- _Records for processing_
____

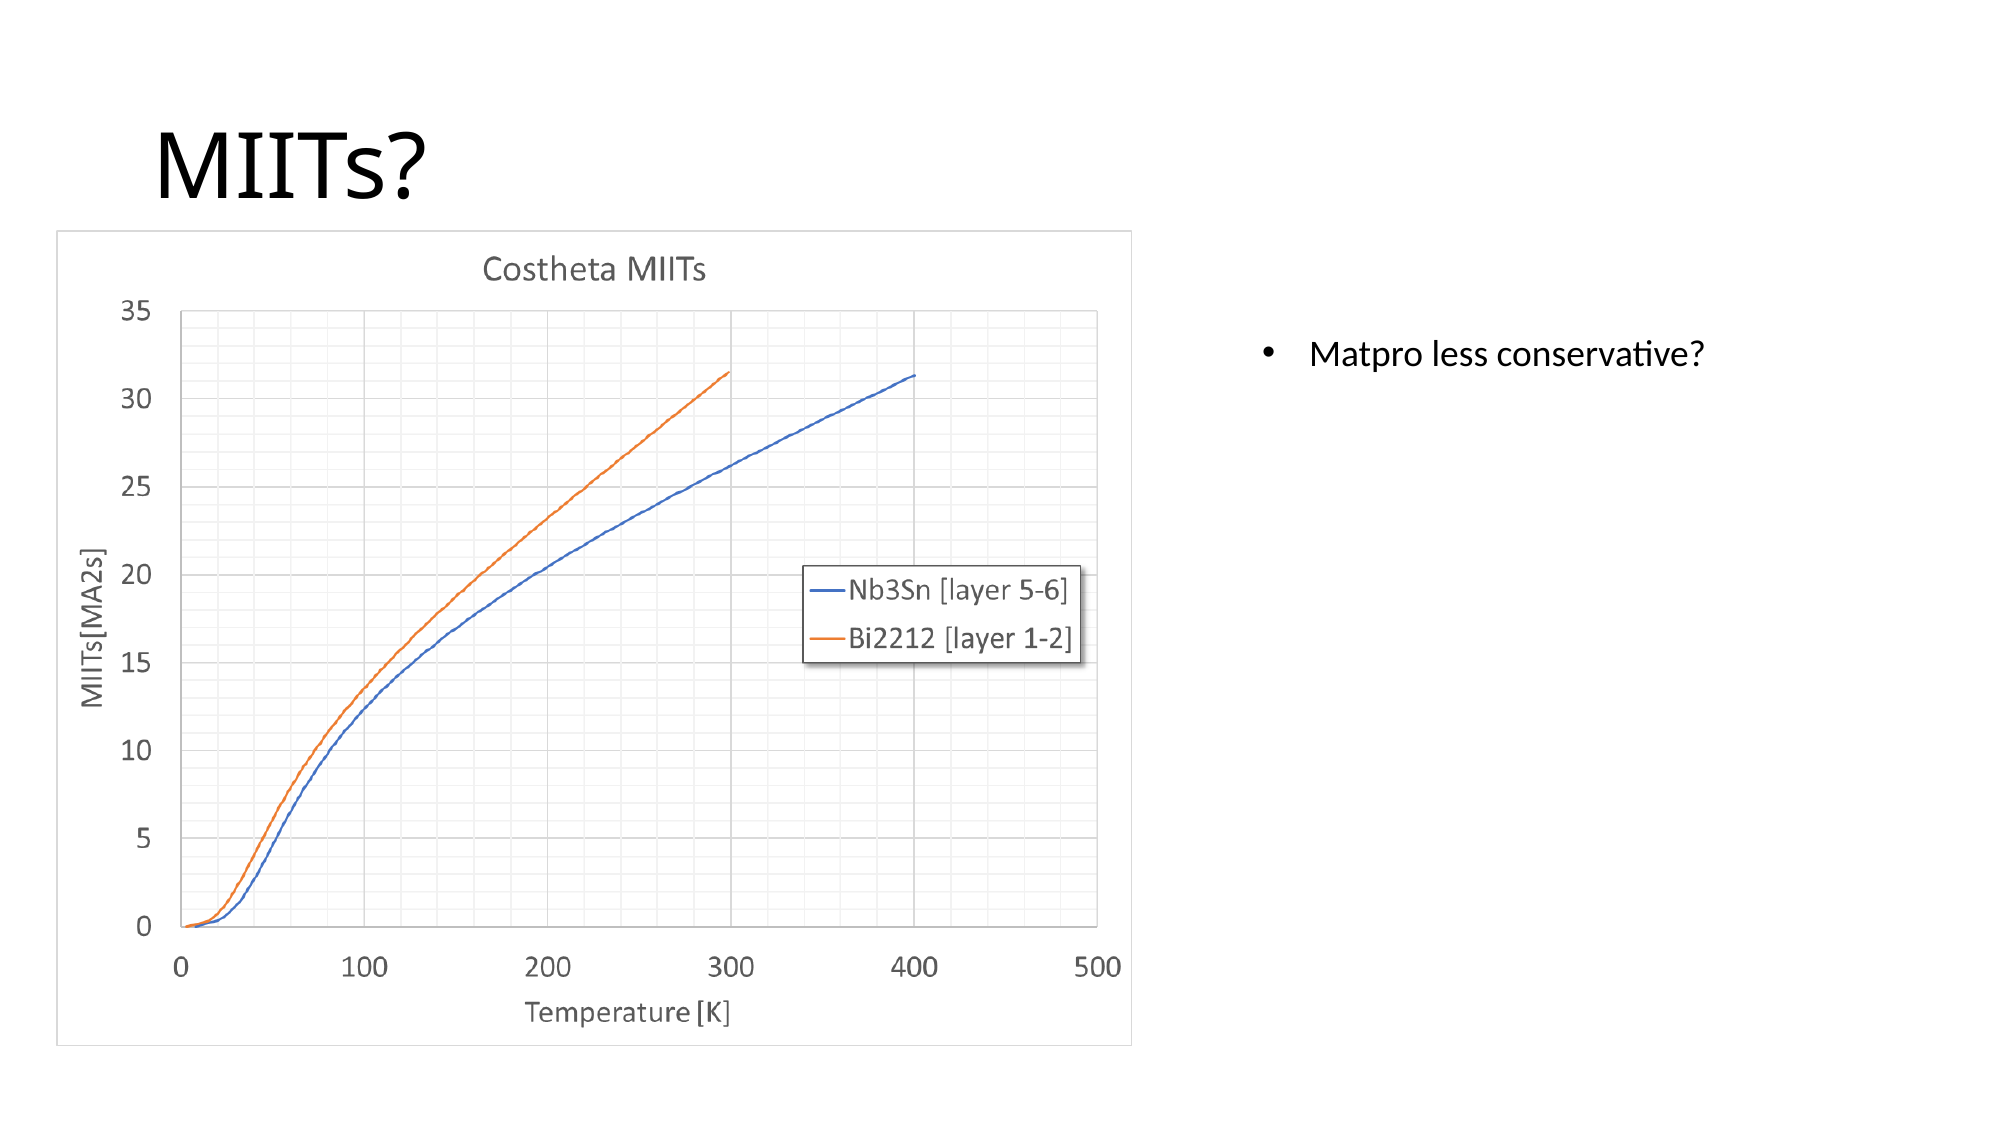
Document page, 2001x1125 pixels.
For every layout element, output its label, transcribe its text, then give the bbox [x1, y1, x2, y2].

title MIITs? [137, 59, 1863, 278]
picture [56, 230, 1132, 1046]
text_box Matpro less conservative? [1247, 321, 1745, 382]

____

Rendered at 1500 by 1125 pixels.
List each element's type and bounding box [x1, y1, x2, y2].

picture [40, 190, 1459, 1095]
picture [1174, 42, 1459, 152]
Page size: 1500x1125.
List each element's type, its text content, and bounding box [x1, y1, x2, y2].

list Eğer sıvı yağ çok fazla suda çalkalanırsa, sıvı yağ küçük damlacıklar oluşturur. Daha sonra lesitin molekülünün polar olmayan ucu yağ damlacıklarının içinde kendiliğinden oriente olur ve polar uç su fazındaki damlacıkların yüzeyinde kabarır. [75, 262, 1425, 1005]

____

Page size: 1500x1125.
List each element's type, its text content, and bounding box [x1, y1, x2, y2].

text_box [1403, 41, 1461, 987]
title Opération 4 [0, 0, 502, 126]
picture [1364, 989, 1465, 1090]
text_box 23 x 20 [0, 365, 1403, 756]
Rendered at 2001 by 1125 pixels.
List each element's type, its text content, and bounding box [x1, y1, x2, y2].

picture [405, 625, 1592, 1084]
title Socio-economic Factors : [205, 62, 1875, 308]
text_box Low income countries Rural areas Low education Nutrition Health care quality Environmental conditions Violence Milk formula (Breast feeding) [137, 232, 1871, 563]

____

- _Task goal_
Copy each line of the records above that carries the word "pixels".

- _Answer section_
Document page, 2001x1125 pixels.
Rendered at 1500 by 1125 pixels.
Rendered at 2001 by 1125 pixels.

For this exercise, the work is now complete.